Case 2. 4G/3G/2G network limitation
Although it’s slowly going away, this case is especially common with cheap models in third-world countries where there’s a need to have 2 or more SIM cards on standby. To keep the cost down, manufacturers only allow the primary SIM card to access 4G LTE speeds. The SIM card in slot 2 can only achieve 3G or 2G connectivity and speeds. In older models, the main slot is limited to 3G, while the secondary can only detect 2G. No amount of tinkering will change that, so your only option is buying a new device.
Case 3. SIM card size differences
These are the two main differences between slot 1 and 2 regarding the SIM card size:
Physical SIM card slots aren’t identical
This is rare and only implemented in old models or cheap knock-off models from China. There’s a possibility that one SIM card slot allows a micro-SIM card while the other allows you to insert a nano-SIM card. Similarly, you might see a mini-SIM/micro-SIM combination in the specs sheet. If this is the case, there’s a strong chance the network limits from case 2 apply as well.

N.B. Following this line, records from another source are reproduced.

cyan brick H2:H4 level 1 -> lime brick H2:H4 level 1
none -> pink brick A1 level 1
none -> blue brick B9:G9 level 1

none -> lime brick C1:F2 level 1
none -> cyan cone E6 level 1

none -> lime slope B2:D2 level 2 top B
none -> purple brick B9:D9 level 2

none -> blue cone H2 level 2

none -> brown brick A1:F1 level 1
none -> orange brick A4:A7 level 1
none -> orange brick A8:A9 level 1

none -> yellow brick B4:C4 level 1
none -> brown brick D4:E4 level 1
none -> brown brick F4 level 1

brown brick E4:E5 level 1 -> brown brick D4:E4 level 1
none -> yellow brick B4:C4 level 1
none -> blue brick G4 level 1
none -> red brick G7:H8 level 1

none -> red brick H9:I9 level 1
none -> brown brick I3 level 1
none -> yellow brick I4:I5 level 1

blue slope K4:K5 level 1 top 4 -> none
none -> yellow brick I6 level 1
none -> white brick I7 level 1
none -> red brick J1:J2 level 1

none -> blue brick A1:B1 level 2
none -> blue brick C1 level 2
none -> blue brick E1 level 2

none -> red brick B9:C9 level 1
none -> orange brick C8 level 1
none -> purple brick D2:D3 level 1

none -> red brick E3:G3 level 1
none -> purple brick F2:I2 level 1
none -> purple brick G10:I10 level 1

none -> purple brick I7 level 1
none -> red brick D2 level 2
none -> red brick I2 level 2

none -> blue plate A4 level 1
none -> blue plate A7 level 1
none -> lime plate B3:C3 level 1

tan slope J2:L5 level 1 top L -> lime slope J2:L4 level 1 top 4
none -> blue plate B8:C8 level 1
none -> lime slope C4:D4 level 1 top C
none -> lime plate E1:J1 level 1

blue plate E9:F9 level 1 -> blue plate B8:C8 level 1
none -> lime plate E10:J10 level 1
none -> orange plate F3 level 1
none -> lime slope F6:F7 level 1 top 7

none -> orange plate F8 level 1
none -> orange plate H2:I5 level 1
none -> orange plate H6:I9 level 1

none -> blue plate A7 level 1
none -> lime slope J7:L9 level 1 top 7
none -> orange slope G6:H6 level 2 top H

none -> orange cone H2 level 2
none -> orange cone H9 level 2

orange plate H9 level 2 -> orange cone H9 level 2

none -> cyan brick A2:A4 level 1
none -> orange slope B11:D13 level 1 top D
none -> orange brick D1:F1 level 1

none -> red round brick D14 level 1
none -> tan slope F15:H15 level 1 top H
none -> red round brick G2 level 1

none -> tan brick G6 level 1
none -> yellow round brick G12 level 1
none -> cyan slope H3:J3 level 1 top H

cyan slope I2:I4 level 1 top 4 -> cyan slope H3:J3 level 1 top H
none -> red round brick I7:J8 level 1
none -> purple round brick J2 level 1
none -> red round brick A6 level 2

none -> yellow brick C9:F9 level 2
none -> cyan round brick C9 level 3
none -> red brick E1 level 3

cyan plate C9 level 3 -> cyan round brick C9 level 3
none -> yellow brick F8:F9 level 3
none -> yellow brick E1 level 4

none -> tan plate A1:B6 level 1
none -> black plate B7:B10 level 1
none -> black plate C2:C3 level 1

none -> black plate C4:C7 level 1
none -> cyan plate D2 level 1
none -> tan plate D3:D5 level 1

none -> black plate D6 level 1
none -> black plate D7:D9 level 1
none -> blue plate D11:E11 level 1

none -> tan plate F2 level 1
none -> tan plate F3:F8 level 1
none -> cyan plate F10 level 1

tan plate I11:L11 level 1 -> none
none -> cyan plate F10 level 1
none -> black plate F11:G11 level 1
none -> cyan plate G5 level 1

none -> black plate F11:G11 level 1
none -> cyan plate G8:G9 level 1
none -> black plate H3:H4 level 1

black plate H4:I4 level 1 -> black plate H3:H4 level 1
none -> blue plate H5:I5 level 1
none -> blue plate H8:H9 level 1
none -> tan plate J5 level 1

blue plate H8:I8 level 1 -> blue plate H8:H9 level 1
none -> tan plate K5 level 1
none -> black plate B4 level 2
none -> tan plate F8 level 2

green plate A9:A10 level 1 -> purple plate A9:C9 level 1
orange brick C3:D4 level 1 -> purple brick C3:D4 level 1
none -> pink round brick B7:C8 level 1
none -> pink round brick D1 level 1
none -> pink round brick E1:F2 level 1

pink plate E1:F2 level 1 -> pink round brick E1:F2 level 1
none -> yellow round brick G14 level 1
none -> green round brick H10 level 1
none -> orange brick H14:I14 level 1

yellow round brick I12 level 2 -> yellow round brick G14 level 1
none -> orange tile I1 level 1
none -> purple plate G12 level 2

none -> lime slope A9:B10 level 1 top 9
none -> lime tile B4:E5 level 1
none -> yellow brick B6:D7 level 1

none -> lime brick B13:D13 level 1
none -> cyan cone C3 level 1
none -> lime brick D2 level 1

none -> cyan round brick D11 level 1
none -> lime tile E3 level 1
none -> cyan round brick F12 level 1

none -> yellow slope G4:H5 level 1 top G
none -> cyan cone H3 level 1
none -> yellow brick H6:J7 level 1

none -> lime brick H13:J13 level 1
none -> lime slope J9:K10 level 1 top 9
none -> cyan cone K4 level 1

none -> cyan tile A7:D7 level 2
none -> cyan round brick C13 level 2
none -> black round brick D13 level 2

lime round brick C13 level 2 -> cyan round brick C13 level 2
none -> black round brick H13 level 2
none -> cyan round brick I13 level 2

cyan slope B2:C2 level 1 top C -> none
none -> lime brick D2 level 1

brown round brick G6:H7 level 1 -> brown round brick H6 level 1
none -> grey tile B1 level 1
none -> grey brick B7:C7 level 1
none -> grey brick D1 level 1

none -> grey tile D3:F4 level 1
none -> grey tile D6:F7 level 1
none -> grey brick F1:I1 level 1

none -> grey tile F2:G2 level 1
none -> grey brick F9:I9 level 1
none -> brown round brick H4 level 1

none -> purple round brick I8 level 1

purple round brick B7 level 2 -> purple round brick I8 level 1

One SIM card slot is embedded
You must’ve seen this option in the specifications on newer phones. One SIM card slot is already filled with an embedded SIM card that cannot be removed physically. Only slot 2 allows you to insert a SIM card of another size except for eSIM. Other than that, there are usually no other differences.
Case 4. Carrier limitations
Regardless if two slots follow case 1 or case 2, if you bought a SIM card from one carrier and inserted it into slot 1, you likely cannot use a SIM card from another carrier in slot 2. It doesn’t matter that it fits into the slot perfectly and that it supports the network your phone is capable of. The only way to use two different providers in two SIM slots is to unlock a SIM card or rather the phone itself.
Case 5. 5G connectivity limit
People have asked us this repeatedly, so here’s an answer. Newer phone models that support 5G and have a dual SIM feature often fall under case 1. However, even though your phone is capable of DSDS and DSDA, it lacks the bandwidth required for 5G when both SIM cards are in use. For that reason, you have to resort to using only SIM slot 1 or SIM slot 2. This will change as the phone hardware grows more powerful.